On page 3, a world record. The dissertation I wrote, if anyone wants a copy, 52 copies are being printed. If anybody wants a copy of the $80,000, $60,000 study the Park Service did, I have these. If you want to see what the Great Basin really is like, I brought over 500 slides. If anybody would like to look at just one, this will tell the Great Basin story.

Finally, I might say that there is a beautiful network of roads here. There are six beautiful campgrounds of table water, cooking facilities, restrooms, and I think we should name the visitor's

center the Laxalt Visitor's Center. We could have a Hecht Great Basin Scientific Center. We could have a Vucanovich Bristlecone Pine study area. We could have a Mount Reid at 11,800 feet. I tell you, there is room for everybody here. [Laughter.]

Senator HECHT. I have to stop you. That is enough. But I thank you for your kind consideration, Doctor, but we have to go right on. Dr. WAITE. Could I just add one thing?

Senator HECHT. Sure.

Dr. WAITE. I think I have got two factors here-I think No. 5 where I say "park size," and I want to read this. I think this is the most important factor: Whether a park is 44,000 acres or 129,500 acres, the size is unimportant. The story the park has to tell, and not its area, shape, or size, is the most important thing.

Examples of some of our smaller parks such as Hot Springs, 5 million visitors a year; Virgin Islands, over 700,000; Haleakala, over a million; Wind Cave, half a million; Bryce Canyon now approaching 800,000; Carlsbad Caverns, 700,000; Mamouth Cave, over a million. These are all smaller, you see, and they have great potential.

Senator HECHT. This is not fair to the other people who have also come a long way, so I am going to have to cut you off, Doctor, but I thank you very much.

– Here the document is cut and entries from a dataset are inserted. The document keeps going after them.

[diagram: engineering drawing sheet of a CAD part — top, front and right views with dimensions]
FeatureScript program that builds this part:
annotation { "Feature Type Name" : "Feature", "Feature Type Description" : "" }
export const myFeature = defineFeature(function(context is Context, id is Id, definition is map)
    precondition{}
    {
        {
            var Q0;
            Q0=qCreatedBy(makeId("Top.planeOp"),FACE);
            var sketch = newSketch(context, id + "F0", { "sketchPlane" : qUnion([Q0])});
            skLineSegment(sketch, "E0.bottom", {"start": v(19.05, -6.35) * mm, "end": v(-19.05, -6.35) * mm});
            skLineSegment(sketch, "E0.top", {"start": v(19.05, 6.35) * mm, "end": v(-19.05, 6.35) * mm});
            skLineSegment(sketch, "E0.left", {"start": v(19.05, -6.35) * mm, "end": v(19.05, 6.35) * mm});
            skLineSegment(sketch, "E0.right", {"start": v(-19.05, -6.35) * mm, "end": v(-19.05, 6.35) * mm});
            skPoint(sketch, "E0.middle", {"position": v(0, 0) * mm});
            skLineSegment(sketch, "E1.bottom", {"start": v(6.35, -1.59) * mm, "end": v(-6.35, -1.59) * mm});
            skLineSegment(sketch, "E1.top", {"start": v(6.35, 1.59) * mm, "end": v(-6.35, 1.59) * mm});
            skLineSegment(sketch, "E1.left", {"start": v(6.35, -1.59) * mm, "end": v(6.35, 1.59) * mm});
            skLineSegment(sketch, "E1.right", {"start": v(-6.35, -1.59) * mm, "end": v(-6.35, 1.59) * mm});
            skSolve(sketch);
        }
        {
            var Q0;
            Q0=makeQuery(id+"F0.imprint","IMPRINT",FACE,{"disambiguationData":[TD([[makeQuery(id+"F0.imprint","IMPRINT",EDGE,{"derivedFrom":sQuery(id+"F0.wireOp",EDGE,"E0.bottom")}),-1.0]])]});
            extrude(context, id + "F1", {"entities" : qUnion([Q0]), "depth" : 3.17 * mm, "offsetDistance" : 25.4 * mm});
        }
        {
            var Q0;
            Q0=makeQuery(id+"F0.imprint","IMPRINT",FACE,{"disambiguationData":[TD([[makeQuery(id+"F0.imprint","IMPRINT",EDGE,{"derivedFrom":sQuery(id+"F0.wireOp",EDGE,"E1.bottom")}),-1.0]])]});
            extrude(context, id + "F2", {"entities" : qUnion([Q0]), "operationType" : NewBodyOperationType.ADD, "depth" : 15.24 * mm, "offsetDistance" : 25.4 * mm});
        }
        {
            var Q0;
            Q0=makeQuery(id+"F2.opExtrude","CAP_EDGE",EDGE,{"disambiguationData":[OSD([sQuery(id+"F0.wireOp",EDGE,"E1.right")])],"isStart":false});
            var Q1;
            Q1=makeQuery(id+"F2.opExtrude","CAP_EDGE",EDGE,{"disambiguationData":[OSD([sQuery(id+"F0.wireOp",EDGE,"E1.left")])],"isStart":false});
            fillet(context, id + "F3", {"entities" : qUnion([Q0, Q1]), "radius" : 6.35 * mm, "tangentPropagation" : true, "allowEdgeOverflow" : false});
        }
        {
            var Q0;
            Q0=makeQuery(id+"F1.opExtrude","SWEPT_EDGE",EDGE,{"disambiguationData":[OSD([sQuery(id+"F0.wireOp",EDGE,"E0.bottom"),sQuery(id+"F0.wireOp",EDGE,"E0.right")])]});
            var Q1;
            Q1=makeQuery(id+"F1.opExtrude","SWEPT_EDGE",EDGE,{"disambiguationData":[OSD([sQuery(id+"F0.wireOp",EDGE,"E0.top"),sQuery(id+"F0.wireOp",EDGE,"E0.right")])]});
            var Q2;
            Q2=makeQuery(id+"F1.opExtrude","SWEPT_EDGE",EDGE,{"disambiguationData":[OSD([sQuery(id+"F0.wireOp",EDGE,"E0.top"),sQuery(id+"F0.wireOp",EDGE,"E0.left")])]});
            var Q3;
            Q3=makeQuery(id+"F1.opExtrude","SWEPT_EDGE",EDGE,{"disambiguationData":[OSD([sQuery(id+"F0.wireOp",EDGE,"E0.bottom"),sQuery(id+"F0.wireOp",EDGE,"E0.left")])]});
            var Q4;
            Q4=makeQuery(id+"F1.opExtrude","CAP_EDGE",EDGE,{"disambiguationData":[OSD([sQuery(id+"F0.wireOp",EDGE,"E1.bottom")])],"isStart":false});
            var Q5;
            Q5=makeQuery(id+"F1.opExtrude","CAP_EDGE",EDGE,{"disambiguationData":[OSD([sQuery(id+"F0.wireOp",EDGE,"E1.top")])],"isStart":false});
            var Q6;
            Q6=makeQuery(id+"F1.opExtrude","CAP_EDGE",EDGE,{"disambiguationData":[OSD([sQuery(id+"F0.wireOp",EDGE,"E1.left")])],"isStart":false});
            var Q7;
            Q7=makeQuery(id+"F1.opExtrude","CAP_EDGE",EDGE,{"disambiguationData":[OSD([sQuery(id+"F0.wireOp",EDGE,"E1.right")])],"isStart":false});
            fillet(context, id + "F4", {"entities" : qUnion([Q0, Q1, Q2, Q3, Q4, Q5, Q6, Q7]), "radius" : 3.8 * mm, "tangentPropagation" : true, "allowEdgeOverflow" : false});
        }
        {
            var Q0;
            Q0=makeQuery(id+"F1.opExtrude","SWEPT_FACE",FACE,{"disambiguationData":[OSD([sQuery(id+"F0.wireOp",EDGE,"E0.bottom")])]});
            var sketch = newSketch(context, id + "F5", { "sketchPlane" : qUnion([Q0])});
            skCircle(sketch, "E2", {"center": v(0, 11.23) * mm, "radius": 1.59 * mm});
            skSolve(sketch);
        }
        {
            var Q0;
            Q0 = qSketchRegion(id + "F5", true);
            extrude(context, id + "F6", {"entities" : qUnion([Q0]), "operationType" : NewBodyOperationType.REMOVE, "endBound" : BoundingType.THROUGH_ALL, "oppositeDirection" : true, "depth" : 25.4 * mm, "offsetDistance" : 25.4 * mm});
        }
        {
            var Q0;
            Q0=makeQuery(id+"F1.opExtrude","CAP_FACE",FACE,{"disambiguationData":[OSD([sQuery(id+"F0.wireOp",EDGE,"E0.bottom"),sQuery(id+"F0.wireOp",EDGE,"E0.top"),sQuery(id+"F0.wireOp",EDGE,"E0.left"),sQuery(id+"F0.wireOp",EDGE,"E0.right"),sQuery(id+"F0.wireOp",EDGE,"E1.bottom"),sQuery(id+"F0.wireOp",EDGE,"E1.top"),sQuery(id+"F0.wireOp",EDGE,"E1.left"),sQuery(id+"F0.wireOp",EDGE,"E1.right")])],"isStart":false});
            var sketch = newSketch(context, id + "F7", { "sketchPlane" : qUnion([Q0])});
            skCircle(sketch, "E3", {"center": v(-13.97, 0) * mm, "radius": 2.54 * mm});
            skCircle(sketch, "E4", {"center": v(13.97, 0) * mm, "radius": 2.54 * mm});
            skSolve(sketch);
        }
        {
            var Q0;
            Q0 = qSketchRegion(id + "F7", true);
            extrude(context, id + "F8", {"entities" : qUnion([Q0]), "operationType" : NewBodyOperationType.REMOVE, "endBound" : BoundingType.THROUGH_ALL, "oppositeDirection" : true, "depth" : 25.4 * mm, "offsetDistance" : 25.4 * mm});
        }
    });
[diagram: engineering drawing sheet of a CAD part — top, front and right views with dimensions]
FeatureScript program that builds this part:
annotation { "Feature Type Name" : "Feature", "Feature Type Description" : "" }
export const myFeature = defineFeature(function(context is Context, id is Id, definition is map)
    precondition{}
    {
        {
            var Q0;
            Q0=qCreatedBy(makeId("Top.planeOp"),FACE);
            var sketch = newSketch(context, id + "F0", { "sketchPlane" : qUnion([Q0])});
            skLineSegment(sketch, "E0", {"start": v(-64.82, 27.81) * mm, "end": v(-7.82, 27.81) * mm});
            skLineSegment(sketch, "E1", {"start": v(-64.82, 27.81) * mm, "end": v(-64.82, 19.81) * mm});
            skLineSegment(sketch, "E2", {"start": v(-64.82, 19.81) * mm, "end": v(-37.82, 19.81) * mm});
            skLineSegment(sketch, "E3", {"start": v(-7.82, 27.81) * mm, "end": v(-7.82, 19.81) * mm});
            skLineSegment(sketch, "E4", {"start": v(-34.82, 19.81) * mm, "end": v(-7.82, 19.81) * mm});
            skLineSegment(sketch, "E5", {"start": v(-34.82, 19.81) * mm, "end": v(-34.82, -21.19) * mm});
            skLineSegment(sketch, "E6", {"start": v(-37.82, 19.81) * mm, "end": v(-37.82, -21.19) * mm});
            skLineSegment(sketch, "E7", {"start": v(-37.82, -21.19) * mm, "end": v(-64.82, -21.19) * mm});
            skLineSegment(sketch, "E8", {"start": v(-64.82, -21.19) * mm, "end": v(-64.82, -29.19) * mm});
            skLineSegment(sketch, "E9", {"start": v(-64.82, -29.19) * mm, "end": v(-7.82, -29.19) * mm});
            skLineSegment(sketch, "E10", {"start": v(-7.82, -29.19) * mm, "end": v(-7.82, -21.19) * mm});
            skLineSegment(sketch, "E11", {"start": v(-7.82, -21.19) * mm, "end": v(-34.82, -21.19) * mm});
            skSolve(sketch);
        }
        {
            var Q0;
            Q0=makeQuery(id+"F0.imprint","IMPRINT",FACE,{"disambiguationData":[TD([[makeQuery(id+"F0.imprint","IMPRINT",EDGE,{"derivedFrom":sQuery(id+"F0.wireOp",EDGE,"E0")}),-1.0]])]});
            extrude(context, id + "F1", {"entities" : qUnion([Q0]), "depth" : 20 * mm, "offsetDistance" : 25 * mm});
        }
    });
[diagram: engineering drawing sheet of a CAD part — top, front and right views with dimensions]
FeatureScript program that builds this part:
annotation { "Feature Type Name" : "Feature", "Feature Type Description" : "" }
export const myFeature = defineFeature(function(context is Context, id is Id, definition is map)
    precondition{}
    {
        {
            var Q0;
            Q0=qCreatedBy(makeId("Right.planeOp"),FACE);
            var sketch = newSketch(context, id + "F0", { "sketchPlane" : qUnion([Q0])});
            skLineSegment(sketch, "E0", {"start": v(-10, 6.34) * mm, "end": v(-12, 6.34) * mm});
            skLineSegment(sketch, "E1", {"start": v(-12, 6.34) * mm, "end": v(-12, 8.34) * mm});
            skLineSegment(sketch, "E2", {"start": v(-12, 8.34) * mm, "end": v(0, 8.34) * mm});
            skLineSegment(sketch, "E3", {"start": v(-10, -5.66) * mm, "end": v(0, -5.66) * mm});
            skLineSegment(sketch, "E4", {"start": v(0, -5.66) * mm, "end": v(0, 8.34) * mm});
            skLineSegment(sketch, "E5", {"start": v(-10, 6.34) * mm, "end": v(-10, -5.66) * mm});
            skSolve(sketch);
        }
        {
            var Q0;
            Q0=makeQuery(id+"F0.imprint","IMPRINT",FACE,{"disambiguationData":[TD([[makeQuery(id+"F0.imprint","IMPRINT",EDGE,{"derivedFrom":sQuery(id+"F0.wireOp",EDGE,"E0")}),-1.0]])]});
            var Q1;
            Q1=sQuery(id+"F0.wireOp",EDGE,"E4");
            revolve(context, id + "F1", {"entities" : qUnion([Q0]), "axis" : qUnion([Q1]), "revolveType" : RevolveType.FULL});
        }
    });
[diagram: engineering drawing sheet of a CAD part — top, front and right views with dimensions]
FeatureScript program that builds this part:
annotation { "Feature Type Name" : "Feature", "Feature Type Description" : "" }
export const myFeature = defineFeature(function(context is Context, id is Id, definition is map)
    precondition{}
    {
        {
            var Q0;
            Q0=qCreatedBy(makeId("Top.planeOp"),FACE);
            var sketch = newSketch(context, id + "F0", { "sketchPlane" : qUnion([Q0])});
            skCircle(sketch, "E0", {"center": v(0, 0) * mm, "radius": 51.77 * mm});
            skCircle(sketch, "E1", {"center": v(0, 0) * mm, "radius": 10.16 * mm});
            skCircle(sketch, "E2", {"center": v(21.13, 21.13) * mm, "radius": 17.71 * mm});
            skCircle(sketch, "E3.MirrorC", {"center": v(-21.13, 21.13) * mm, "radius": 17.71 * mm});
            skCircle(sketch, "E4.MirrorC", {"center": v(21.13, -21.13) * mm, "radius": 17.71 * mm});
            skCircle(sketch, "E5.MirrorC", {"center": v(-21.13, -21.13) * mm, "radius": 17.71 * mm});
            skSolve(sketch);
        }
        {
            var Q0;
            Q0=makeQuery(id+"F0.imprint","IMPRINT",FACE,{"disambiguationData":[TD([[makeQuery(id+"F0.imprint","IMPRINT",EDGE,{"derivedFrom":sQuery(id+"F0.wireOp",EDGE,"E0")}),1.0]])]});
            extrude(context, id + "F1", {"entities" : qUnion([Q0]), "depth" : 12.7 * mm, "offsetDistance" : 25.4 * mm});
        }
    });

Dr. WAITE. Could I just say, thank you, Senator Hecht, and I would take the 44,000 acres and run with it. If we do not get a park this year, we will not get it, and we are going to lose another $100 million in the State of Nevada.

Senator HECHT. Thank you.

Dr. WAITE. And I appreciate the consideration of coming into Washington and attending this conference, and let us get a Great Basin National Park in 1986.